Bei den Diskussionen um die neue Turmbergbahn wurde evident, dass städtische Gesellschaften am Gemeinderat und dem Gemeinwohl vorbeiagieren und sich dabei dann der Unterstützung städtischer Dienststellen zumeist sicher sein dürfen. Ein krass undemokratischer Vorgang. Nun wiederholt er sich in der Boeckhstraße in der Südweststadt: Dort installierten die Stadtwerke ohne jede Rücksicht auf die Erhaltungssatzung und den Ensembleschutz der Jugendstilhäuser metallische Leuchten, die grob ins Stadtbild eingreifen. Als gäbe es in Karlsruhe noch zahllose dieser Bauten am Stück zu erleben. Sie sind Gegenstand zahlreicher Stadtführungen. Nun können sie den KIT-Architektur-StudentInnen als Mahnmal für eine mutwillige Verschandelung des Stadtbilds dienen. Ach so: Weder Gemeinderat noch Bürgerverein noch irgendwer wurden hier überhaupt gefragt, wie sie das denn so finden.

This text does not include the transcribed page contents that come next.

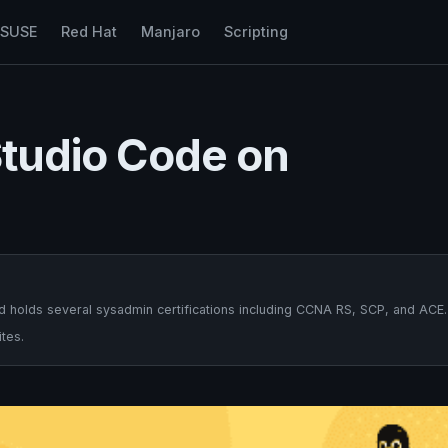
nSUSE
Red Hat
Manjaro
Scripting
 Studio Code on
 holds several sysadmin certifications including CCNA RS, SCP, and ACE.
tes.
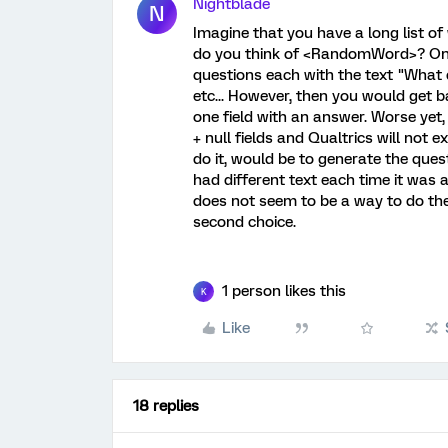
Nightblade
N
Imagine that you have a long list o
do you think of <RandomWord>? One 
questions each with the text "What 
etc... However, then you would get ba
one field with an answer. Worse yet
+ null fields and Qualtrics will not
do it, would be to generate the ques
had different text each time it was a
does not seem to be a way to do th
second choice.
1 person likes this
K
Like
18 replies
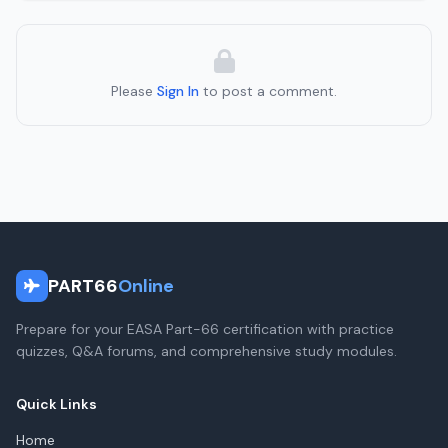
Please
Sign In
to post a comment.
PART66
Online
Prepare for your EASA Part-66 certification with practice
quizzes, Q&A forums, and comprehensive study modules.
Quick Links
Home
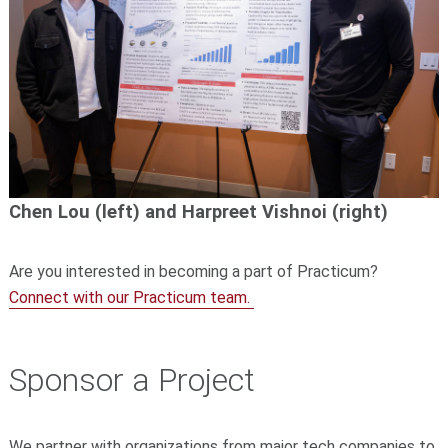
Chen Lou (left) and Harpreet Vishnoi
(right)
Are you interested in becoming a part of Practicum?
Connect with our Practicum team.
Sponsor a Project
We partner with
organizations from major tech companies to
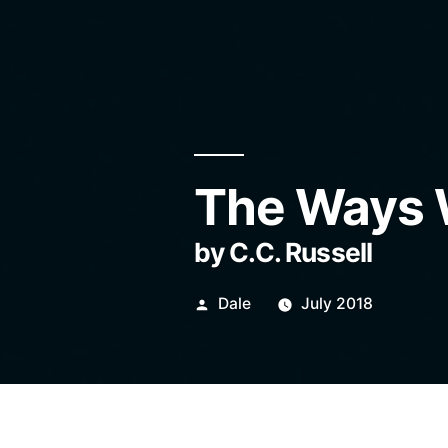
The Ways 
by C.C. Russell
Posted
Dale
July 2018
by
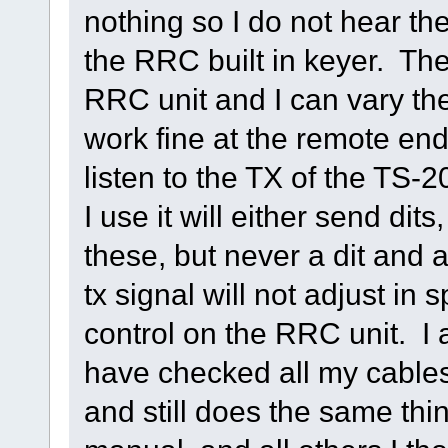
nothing so I do not hear th
the RRC built in keyer. Th
RRC unit and I can vary th
work fine at the remote end
listen to the TX of the TS
I use it will either send dit
these, but never a dit and 
tx signal will not adjust i
control on the RRC unit. I a
have checked all my cable
and still does the same thin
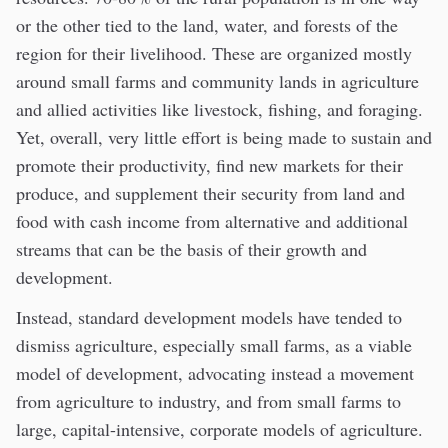
or the other tied to the land, water, and forests of the
region for their livelihood. These are organized mostly
around small farms and community lands in agriculture
and allied activities like livestock, fishing, and foraging.
Yet, overall, very little effort is being made to sustain and
promote their productivity, find new markets for their
produce, and supplement their security from land and
food with cash income from alternative and additional
streams that can be the basis of their growth and
development.
Instead, standard development models have tended to
dismiss agriculture, especially small farms, as a viable
model of development, advocating instead a movement
from agriculture to industry, and from small farms to
large, capital-intensive, corporate models of agriculture.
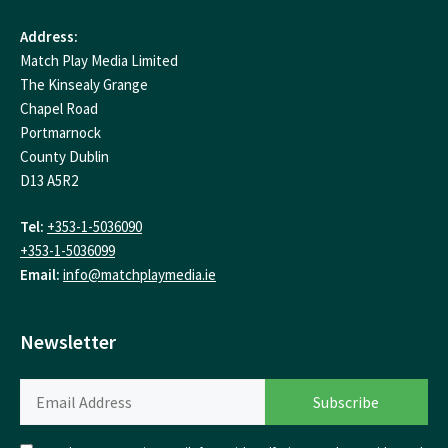
Address:
Match Play Media Limited
The Kinsealy Grange
Chapel Road
Portmarnock
County Dublin
D13 A5R2
Tel:
+353-1-5036090
+353-1-5036099
Email:
info@matchplaymedia.ie
Newsletter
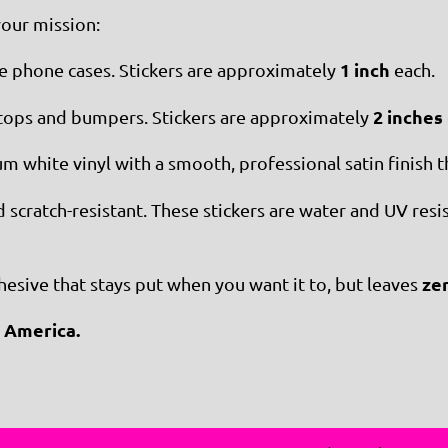
your mission:
1 inch
ke phone cases. Stickers are approximately
each.
2 inches
ops and bumpers. Stickers are approximately
 white vinyl with a smooth, professional satin finish th
cratch-resistant. These stickers are water and UV resista
ze
sive that stays put when you want it to, but leaves
 America.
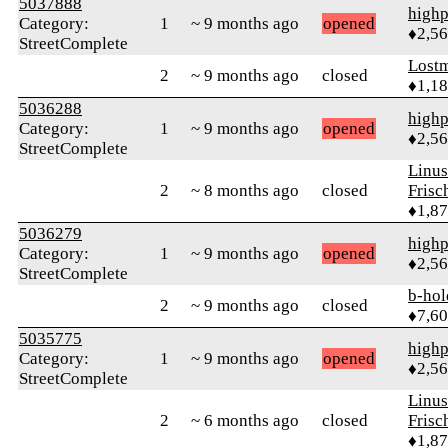
5037888
highp
Category:
1
~ 9 months ago
opened
♦2,5
StreetComplete
Lost
2
~ 9 months ago
closed
♦1,1
5036288
highp
Category:
1
~ 9 months ago
opened
♦2,5
StreetComplete
Linu
2
~ 8 months ago
closed
Frisc
♦1,8
5036279
highp
Category:
1
~ 9 months ago
opened
♦2,5
StreetComplete
b-hol
2
~ 9 months ago
closed
♦7,6
5035775
highp
Category:
1
~ 9 months ago
opened
♦2,5
StreetComplete
Linu
2
~ 6 months ago
closed
Frisc
♦1,8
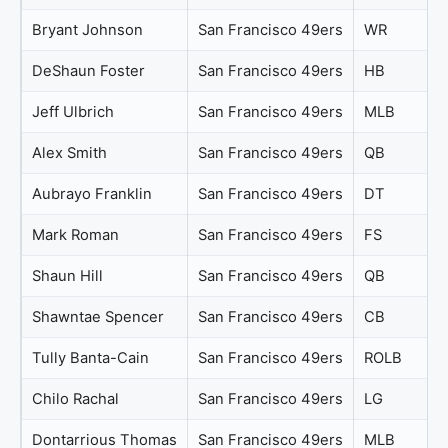
Bryant Johnson
San Francisco 49ers
WR
DeShaun Foster
San Francisco 49ers
HB
Jeff Ulbrich
San Francisco 49ers
MLB
Alex Smith
San Francisco 49ers
QB
Aubrayo Franklin
San Francisco 49ers
DT
Mark Roman
San Francisco 49ers
FS
Shaun Hill
San Francisco 49ers
QB
Shawntae Spencer
San Francisco 49ers
CB
Tully Banta-Cain
San Francisco 49ers
ROLB
Chilo Rachal
San Francisco 49ers
LG
Dontarrious Thomas
San Francisco 49ers
MLB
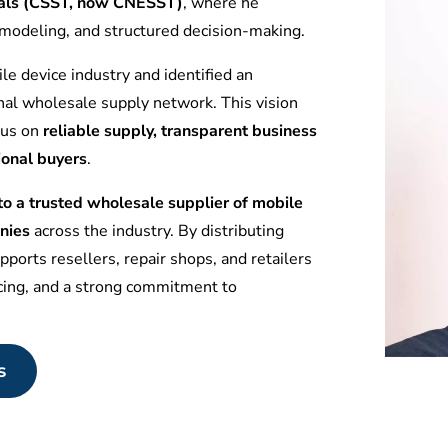
tuals (CSST, now CNESST)
, where he
l modeling, and structured decision-making.
le device industry and identified an
nal wholesale supply network. This vision
ocus on
reliable supply, transparent business
ional buyers
.
 a trusted wholesale supplier of mobile
nies
across the industry. By distributing
ports resellers, repair shops, and retailers
icing, and a strong commitment to
s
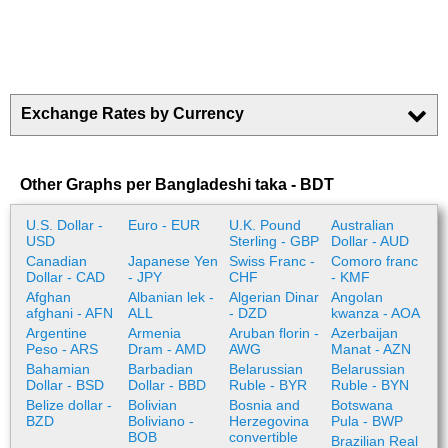
Exchange Rates by Currency
Other Graphs per Bangladeshi taka - BDT
U.S. Dollar -
Euro - EUR
U.K. Pound
Australian
USD
Sterling - GBP
Dollar - AUD
Canadian
Japanese Yen
Swiss Franc -
Comoro franc
Dollar - CAD
- JPY
CHF
- KMF
Afghan
Albanian lek -
Algerian Dinar
Angolan
afghani - AFN
ALL
- DZD
kwanza - AOA
Argentine
Armenia
Aruban florin -
Azerbaijan
Peso - ARS
Dram - AMD
AWG
Manat - AZN
Bahamian
Barbadian
Belarussian
Belarussian
Dollar - BSD
Dollar - BBD
Ruble - BYR
Ruble - BYN
Belize dollar -
Bolivian
Bosnia and
Botswana
BZD
Boliviano -
Herzegovina
Pula - BWP
BOB
convertible
Brazilian Real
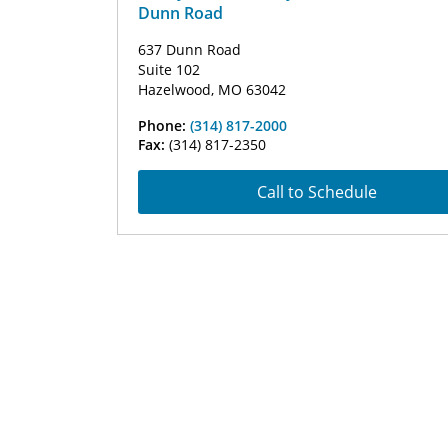
Dunn Road
637 Dunn Road
Suite 102
Hazelwood, MO 63042
Phone:
(314) 817-2000
Fax:
(314) 817-2350
Call to Schedule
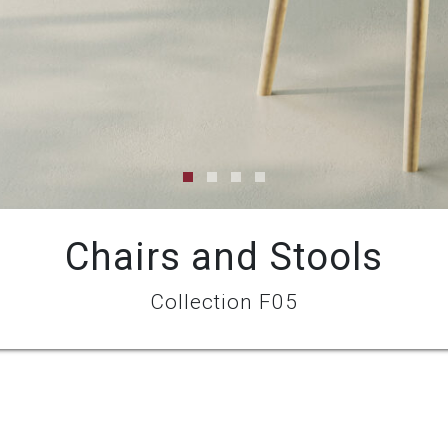
Chairs and Stools
Collection F05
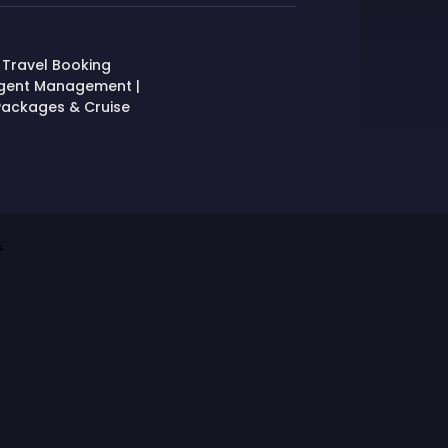
 Travel Booking
Agent Management |
, Packages & Cruise
.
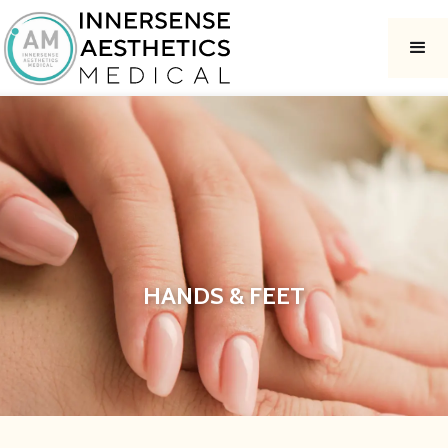
HANDS & FEET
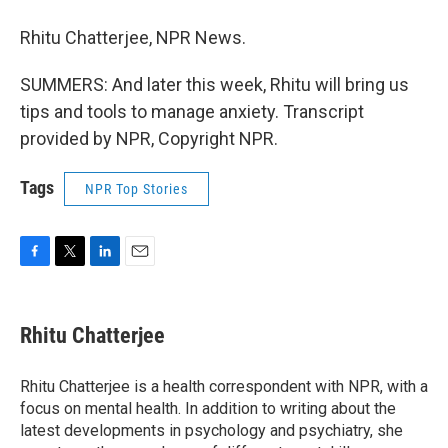
Rhitu Chatterjee, NPR News.
SUMMERS: And later this week, Rhitu will bring us
tips and tools to manage anxiety. Transcript
provided by NPR, Copyright NPR.
Tags
NPR Top Stories
F
T
L
E
a
w
i
m
c
i
n
a
e
t
k
i
Rhitu Chatterjee
b
t
e
l
o
e
d
o
r
I
Rhitu Chatterjee is a health correspondent with NPR, with a
k
n
focus on mental health. In addition to writing about the
latest developments in psychology and psychiatry, she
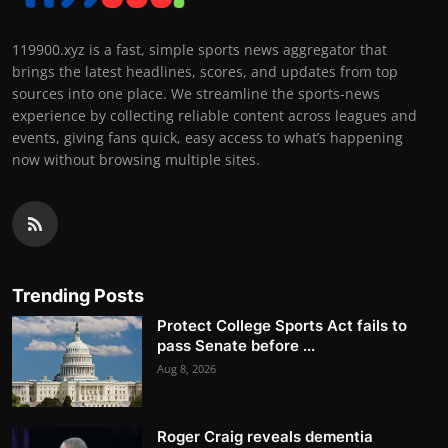
119900.xyz is a fast, simple sports news aggregator that
brings the latest headlines, scores, and updates from top
sources into one place. We streamline the sports-news
experience by collecting reliable content across leagues and
events, giving fans quick, easy access to what’s happening
now without browsing multiple sites.
Trending Posts
Protect College Sports Act fails to
pass Senate before ...
Aug 8, 2026
Roger Craig reveals dementia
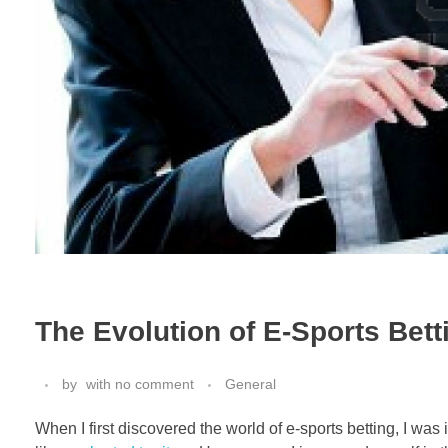
The Evolution of E-Sports Bett
by
with
no comment
General
When I first discovered the world of e-sports betting, I was 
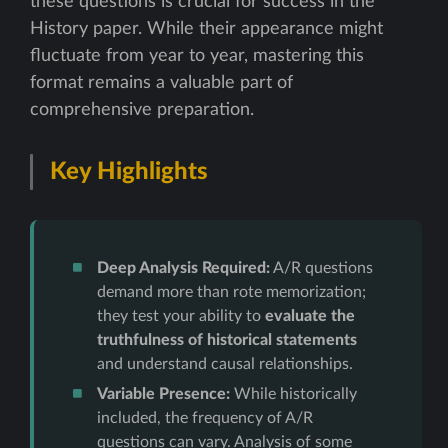
these questions is crucial for success in the
History paper. While their appearance might
fluctuate from year to year, mastering this
format remains a valuable part of
comprehensive preparation.
Key Highlights
Deep Analysis Required:
A/R questions
demand more than rote memorization;
they test your ability to
evaluate the
truthfulness of historical statements
and understand causal relationships.
Variable Presence:
While historically
included, the frequency of A/R
questions can vary. Analysis of some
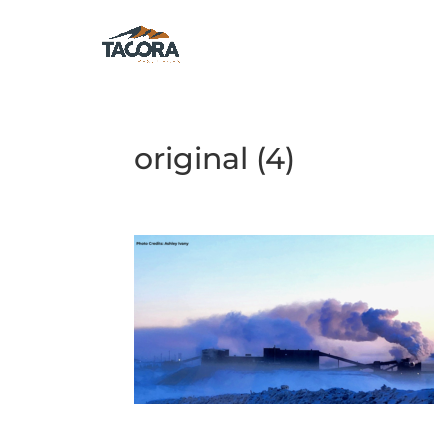
original (4)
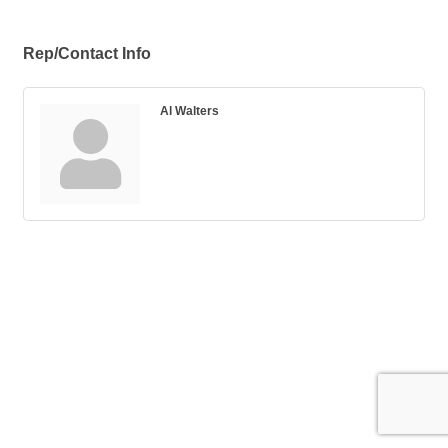
Rep/Contact Info
Al Walters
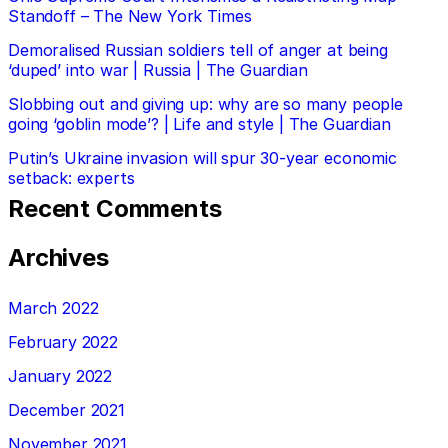
Standoff – The New York Times
Demoralised Russian soldiers tell of anger at being
‘duped’ into war | Russia | The Guardian
Slobbing out and giving up: why are so many people
going ‘goblin mode’? | Life and style | The Guardian
Putin’s Ukraine invasion will spur 30-year economic
setback: experts
Recent Comments
Archives
March 2022
February 2022
January 2022
December 2021
November 2021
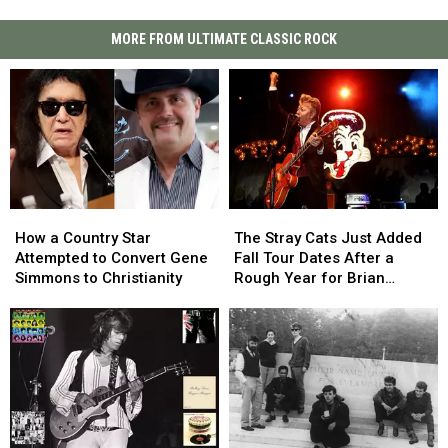
MORE FROM ULTIMATE CLASSIC ROCK
How
How
The
The
a
a
Stray
Stray
How a Country Star
The Stray Cats Just Added
Country
Country
Cats
Cats
Attempted to Convert Gene
Fall Tour Dates After a
Star
Star
Just
Just
Simmons to Christianity
Rough Year for Brian
Attempted
Attempted
Added
Added
Setzer
to
to
Fall
Fall
Convert
Convert
Tour
Tour
Gene
Gene
Dates
Dates
Simmons
Simmons
After
After
to
to
a
a
Christianity
Christianity
Rough
Rough
Year
Year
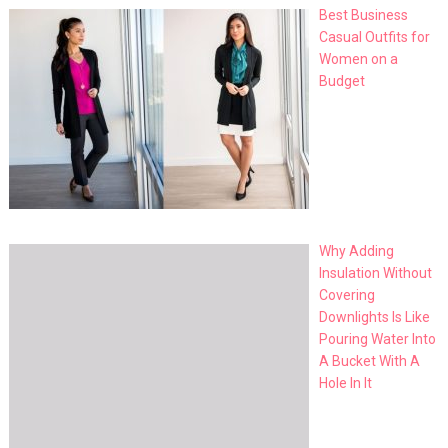
Best Business
Casual Outfits for
Women on a
Budget
Why Adding
Insulation Without
Covering
Downlights Is Like
Pouring Water Into
A Bucket With A
Hole In It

Nehme ich einen anderen Laufweg ins INKA-Büro, schlendere ich ebenfalls durch Schluchten aus Stein und Beton: Von der Südendstraße bis zur Städtischen Galerie und dem ZKM-Vorplatz samt seiner Anbindung an die Brauerstraße: riesige breite Steinwüsten. Als gäbe es kein Morgen. Wahnsinn. Das ZKM ist das weltweite Aushängeschild der Stadt – das Entree ist von allen Seiten zugebaut – und die riesigen Paradierplätze aus Schotter und Stein ein weiteres elend-trübes Kapitel Stadtgestaltung. Liebe Stadtplanung, liebes Gartenbauamt: Bitte übernehmen!